As the demand for office spaces surges throughout the city, office districts have experienced year-on-year increases ranging from 5 to 50 percent.

This heightened demand is predominantly concentrated within Grade A projects in both free zone and onshore areas. Driven by sustainability objectives, occupiers are consistently drawn to new Grade A developments. Regional and international tenants are actively seeking single-owned, efficiently managed, and environmentally friendly buildings. While older office stock is witnessing some overflow in demand, it is anticipated to encounter challenges in the medium to long term, as it continues to age and would necessitate substantial investments for upgrades.

Rising Rents in Strata-Owned Office Districts

We’ve observed that rental increases have been notably higher in districts where the majority of office spaces are strata-owned, as they were starting from a considerably lower base compared to areas dominated by Freezone-owned and single-landlord office stock.

Recognizing the favorable market conditions, many landlords, especially those with fully furnished units, are now achieving their asking prices, and, in some instances, even commanding premiums above those asking prices. Consequently, they are experiencing fewer delays in receiving rental payments.

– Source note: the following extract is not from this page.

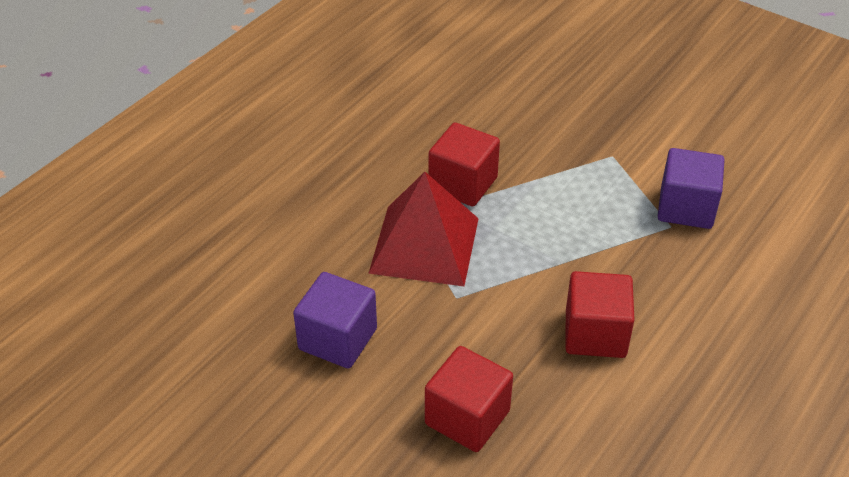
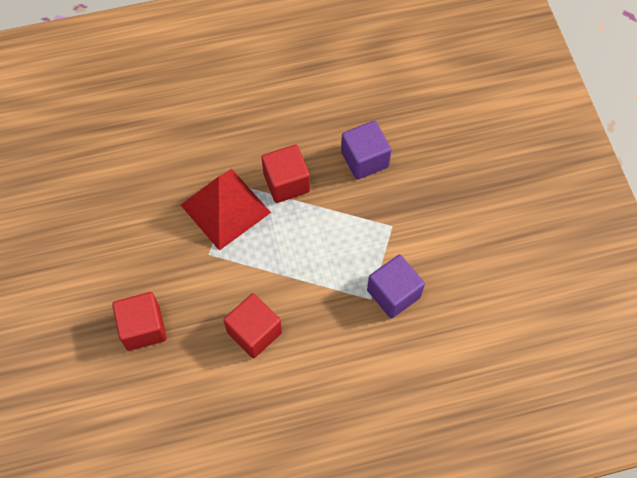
camera: 40 degrees right, 20 degrees up
purple cube [293,272,377,369] -> purple cube moved to [341,121,392,180]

Furthermore, the growing demand for short-term, plug-and-play office solutions is on the upswing, particularly from new market entrants seeking to establish and expand their operations. This trend has resulted in a surge of inquiries from serviced office space operators. Many global serviced office occupiers such as WeWork, ServCorp, and Regus are currently operating at full capacity, and a multitude of local operators are also reporting high occupancy levels.

The Sources of Increasing Demand

The surge in demand is essentially divided nearly evenly between two key segments: new market entrants and existing occupiers seeking to expand their operations. Predominantly, this demand emanates from the banking, financial, and business services sectors, with the technology sector following closely behind.

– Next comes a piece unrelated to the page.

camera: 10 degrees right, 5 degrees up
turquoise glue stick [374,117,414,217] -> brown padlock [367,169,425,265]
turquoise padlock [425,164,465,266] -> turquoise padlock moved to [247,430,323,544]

Dubai’s appeal as a destination for businesses is underpinned by several factors: a robust economic environment, a business-friendly landscape, competitively priced office rentals in comparison to other major global cities, and its strategic central location, straddling multiple time zones that bridge western and eastern markets. These factors collectively make Dubai an ideal choice for firms looking to establish and operate their offices here.

Market Projection

Tenants are increasingly attuned to the evolving market dynamics and are adopting strategies to optimize their existing spaces, often through workspace management tactics and embracing hybrid working models, given the dwindling options for expanding their physical footprint.

Conversely, single-owned Grade A assets are in a favorable position, enjoying high headline rents and robust occupancy rates. In light of strong pre-leasing interest, free zone authorities and prominent single landlords are actively considering the activation of subsequent phases for their office projects. However, aging office stock is poised to encounter challenges in terms of tenant retention and satisfaction. Landlords with older buildings will face pressure to revitalize and refurbish their underperforming assets to bolster rental returns and align with market expectations.

With sustained demand stemming from both new entrants and established players across all sectors, coupled with limited available office inventory, our outlook anticipates a continued upward trajectory for Dubai office rents. We project an additional increase of 10-20 percent in prime areas, with occupancy levels experiencing upward pressure over the next 18-24 months.